**PROBLEM A**
List every symbol in the gravity formula from the excerpt on gravity and planetary motion, along with what each one stands for.
**PROBLEM B**
Answer these questions from the excerpt on gravity and planetary motion, one answer per line, marked the same way:
(i) What shape is the trajectory of a ball thrown in the air?
(ii) What single force governs the motion of two planets?
(iii) Under Kepler's first law, where is the Sun located relative to a planet's orbit?
**PROBLEM C**
Summarize the excerpt on gravity and planetary motion in two sentences.

**SELECTED EXCERPT**
'''

A familiar problem about a ball thrown in the air has a solution: its trajectory is a parabola. However, we also know that if we throw really-really hard (like a rocket) the ball will start to orbit the Earth following an ellipse.

The motion of two planets (or a star and a planet, or a planet and a satellite, etc.) is governed by a single force: the gravity. Recall how this force operates.

Newton's Law of Gravity: The force of gravity between two objects is

• 1. proportional to either of their masses,
• 2. inversely proportional to the square of the distance between their centers, and
• 3. directed along the segment between them.

In other words, the force is given by the formula: $$F = G \frac{mM}{r^2},$$ where:

• $F$ is the force between the objects;
• $G$ is the gravitational constant;
• $m$ is the mass of the first object;
• $M$ is the mass of the second object;
• $r$ is the distance between the centers of the masses.

Let's connect this familiar physics law to another.

Kepler's Laws of Planetary Motion: The motion of planets around the Sun follows these laws:

• 1. The orbit of a planet is an ellipse with the Sun at one of the two foci.
• 2. A line segment joining a planet and the Sun sweeps out equal areas during equal intervals of time.
• 3. The square of the orbital period of a planet is proportional to the cube of the semi-major axis of its orbit.

'''

**Collected data**

'''

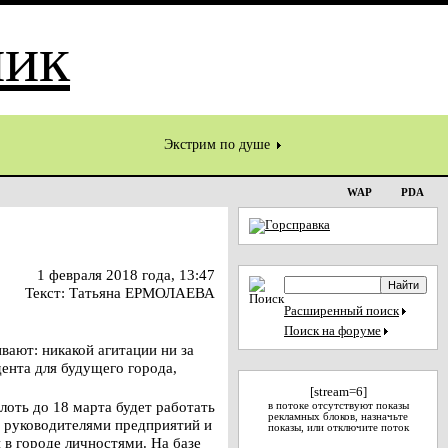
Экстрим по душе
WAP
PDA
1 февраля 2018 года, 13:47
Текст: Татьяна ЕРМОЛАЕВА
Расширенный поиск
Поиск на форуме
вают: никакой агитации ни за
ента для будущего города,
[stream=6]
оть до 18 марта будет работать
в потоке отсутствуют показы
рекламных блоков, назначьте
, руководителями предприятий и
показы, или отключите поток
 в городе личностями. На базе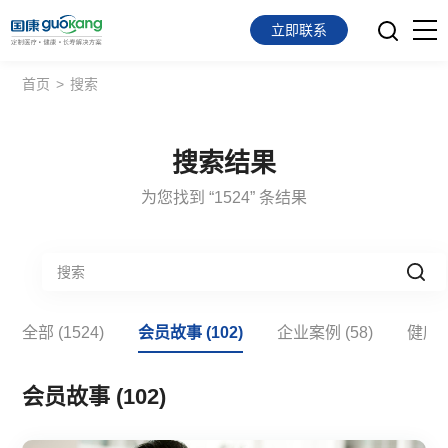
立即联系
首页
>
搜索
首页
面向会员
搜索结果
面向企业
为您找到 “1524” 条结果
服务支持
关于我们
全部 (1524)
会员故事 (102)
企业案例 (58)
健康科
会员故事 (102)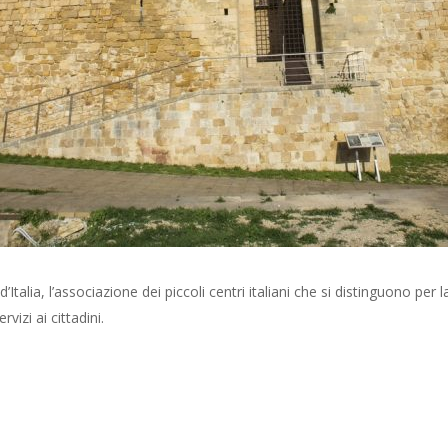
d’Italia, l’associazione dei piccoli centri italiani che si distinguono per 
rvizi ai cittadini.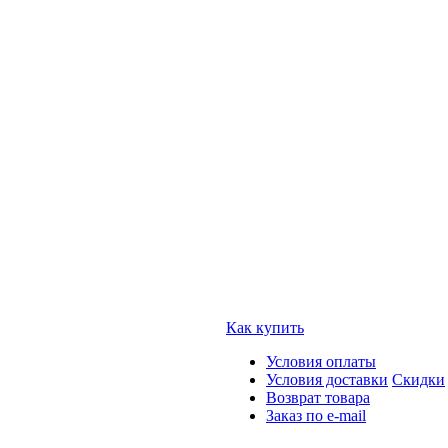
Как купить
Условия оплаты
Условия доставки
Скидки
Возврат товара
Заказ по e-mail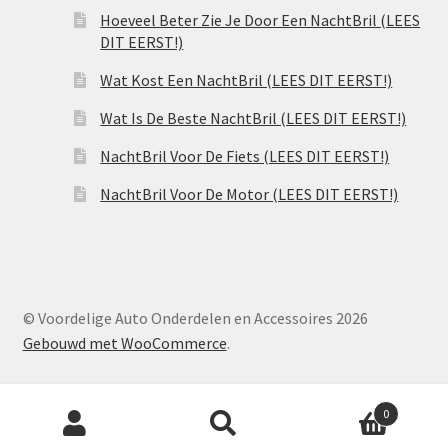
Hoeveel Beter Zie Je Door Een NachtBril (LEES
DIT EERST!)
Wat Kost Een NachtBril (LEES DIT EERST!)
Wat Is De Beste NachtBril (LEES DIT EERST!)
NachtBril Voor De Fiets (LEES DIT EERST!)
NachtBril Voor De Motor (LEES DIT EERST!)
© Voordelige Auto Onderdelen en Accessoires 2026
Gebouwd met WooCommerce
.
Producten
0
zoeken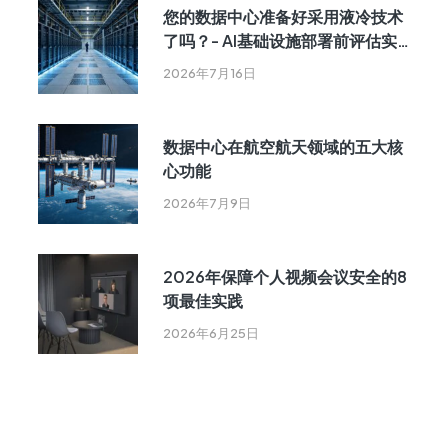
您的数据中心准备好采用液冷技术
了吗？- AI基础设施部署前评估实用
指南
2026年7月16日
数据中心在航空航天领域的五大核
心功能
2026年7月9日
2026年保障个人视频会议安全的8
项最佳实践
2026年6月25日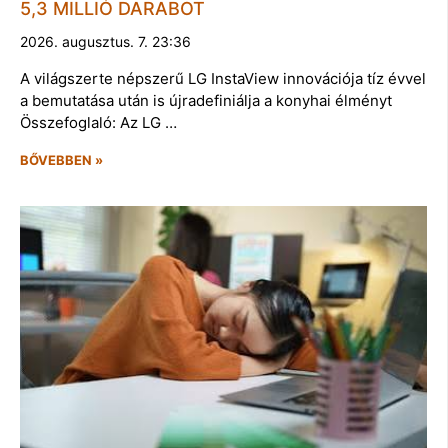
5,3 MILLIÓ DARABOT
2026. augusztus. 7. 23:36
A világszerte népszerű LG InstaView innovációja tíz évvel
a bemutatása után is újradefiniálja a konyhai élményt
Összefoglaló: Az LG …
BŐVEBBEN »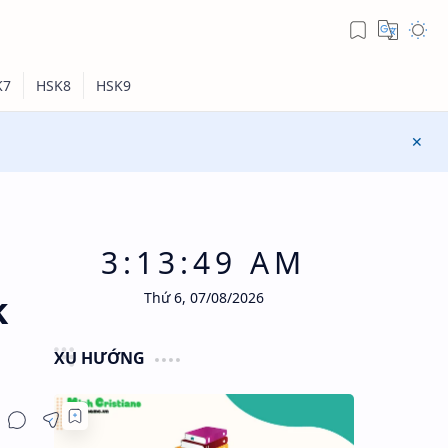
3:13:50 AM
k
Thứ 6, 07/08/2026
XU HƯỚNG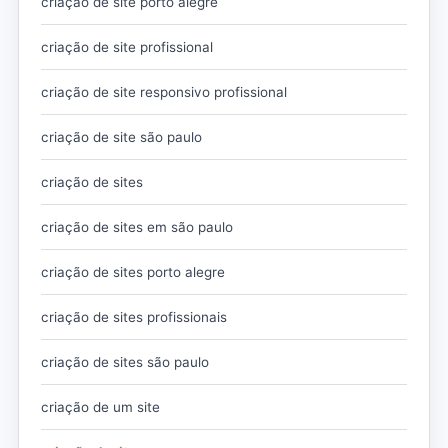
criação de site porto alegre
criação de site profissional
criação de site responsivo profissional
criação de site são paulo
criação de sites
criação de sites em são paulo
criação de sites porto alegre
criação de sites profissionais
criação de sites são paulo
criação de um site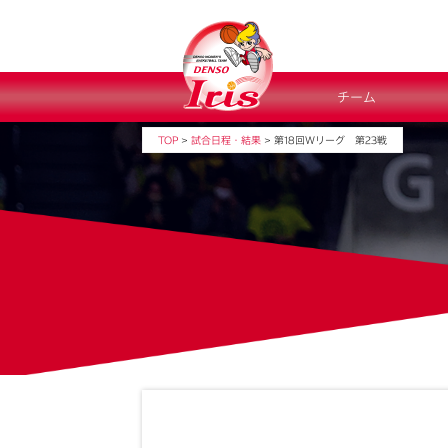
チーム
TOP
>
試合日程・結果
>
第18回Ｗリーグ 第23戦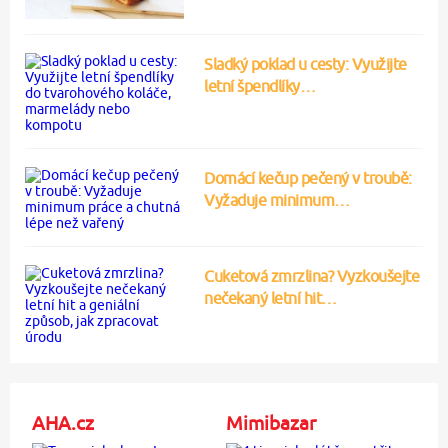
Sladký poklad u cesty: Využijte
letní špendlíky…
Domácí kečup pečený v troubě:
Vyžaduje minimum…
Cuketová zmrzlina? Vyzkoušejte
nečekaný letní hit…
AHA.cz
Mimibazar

'''
'''

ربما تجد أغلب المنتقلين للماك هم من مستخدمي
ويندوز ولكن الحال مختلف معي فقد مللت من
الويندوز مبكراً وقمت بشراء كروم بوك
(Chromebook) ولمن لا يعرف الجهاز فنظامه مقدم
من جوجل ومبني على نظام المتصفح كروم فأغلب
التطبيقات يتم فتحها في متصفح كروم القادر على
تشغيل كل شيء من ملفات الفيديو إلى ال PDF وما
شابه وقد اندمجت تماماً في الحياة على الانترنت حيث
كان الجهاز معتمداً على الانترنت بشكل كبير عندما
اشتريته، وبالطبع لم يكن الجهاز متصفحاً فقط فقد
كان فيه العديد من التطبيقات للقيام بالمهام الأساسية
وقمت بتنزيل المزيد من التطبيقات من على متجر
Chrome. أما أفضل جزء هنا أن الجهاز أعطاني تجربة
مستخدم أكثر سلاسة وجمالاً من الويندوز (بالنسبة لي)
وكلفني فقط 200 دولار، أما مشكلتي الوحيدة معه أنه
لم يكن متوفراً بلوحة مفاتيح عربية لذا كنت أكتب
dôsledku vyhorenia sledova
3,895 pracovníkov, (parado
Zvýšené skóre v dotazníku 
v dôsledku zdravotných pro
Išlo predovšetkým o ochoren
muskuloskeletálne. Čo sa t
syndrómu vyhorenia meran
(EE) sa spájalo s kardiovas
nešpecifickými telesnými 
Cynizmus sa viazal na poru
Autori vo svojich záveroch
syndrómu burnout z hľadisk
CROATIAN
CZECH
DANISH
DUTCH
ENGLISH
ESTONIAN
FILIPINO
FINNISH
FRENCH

'''
'''

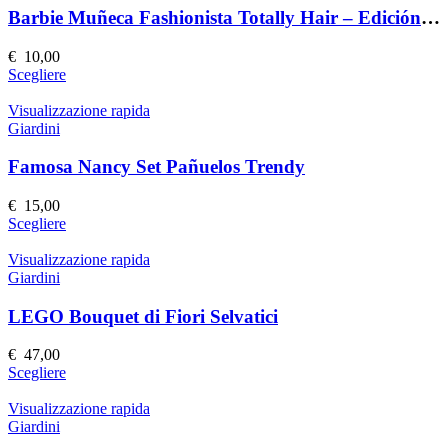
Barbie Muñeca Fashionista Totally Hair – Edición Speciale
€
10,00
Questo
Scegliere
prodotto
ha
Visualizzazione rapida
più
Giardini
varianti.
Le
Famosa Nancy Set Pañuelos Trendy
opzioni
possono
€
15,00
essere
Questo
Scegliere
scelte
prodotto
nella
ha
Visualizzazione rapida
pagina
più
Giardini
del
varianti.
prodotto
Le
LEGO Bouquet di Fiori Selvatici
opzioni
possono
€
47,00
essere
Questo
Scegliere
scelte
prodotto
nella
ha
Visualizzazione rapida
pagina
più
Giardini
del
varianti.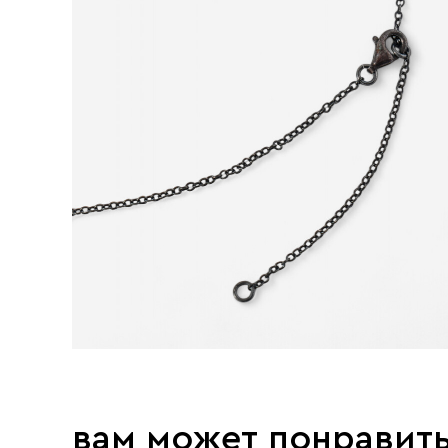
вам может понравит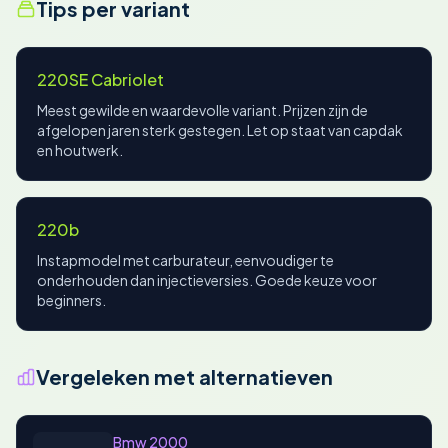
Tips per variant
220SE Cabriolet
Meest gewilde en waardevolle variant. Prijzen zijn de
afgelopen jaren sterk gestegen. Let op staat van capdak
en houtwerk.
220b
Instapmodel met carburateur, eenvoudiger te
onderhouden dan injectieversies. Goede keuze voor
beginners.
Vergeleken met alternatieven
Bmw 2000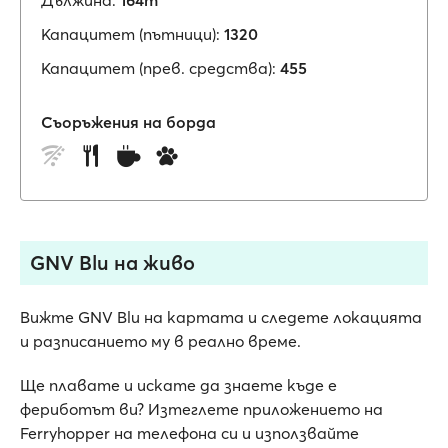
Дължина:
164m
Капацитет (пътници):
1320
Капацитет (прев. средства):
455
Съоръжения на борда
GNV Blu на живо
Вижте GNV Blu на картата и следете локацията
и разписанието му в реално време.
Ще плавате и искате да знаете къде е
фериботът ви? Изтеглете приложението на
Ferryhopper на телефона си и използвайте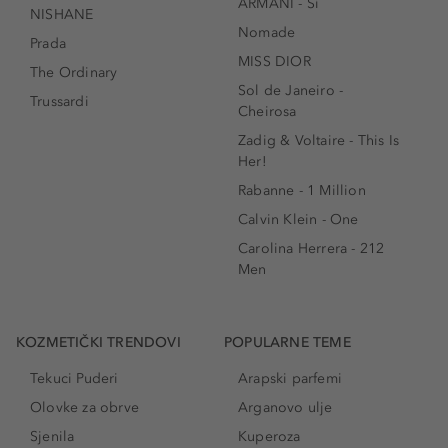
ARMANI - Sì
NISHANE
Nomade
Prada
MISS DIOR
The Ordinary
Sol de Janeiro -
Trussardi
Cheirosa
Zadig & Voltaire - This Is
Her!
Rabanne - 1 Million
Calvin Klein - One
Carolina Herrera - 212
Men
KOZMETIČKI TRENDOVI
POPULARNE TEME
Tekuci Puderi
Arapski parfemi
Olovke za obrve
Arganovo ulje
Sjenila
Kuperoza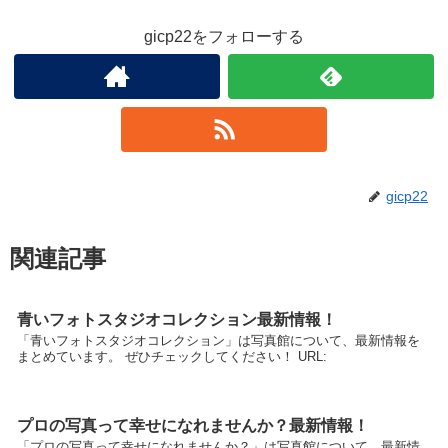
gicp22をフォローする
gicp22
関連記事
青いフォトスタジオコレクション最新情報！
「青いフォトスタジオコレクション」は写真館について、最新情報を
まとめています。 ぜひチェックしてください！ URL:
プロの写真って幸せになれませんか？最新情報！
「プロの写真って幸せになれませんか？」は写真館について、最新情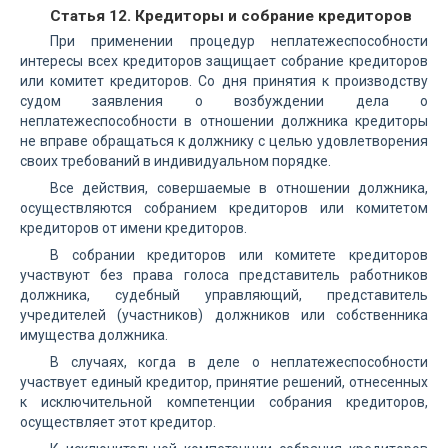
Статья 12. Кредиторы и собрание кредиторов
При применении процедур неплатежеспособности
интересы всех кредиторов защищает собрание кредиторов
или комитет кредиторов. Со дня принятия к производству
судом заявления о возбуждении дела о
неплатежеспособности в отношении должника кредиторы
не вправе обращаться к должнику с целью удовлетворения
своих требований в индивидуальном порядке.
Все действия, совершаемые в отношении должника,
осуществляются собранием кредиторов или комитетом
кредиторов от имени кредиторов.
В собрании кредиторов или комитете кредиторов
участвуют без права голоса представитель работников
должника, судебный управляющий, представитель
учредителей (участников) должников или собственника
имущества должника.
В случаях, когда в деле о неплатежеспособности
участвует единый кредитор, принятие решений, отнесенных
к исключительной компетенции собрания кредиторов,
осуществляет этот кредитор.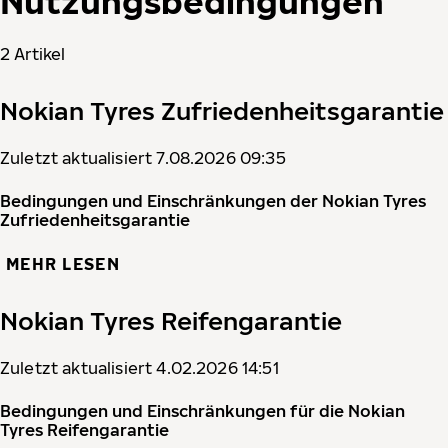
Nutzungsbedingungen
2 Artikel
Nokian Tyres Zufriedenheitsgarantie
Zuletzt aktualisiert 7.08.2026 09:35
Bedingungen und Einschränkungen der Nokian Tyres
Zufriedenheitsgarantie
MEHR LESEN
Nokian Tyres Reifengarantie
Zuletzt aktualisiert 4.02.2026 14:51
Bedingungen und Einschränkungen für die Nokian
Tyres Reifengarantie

'''

**EXERCISE RESPONSE A**
- $F$: the force between the objects
- $G$: the gravitational constant
- $m$: the mass of the first object
- $M$: the mass of the second object
- $r$: the distance between the centers of the masses

**EXERCISE RESPONSE B**
(i) A parabola.
(ii) Gravity.
(iii) At one of the two foci of the ellipse.

**EXERCISE RESPONSE C**
The motion of two bodies such as planets is governed by gravity, which Newton's law gives as $F = G \frac{mM}{r^2}$: proportional to either mass, inversely proportional to the square of the distance between their centers, and directed along the segment between them. Kepler's laws state that a planet orbits in an ellipse with the Sun at one focus, sweeps out equal areas in equal times, and has a squared orbital period proportional to the cube of its orbit's semi-major axis.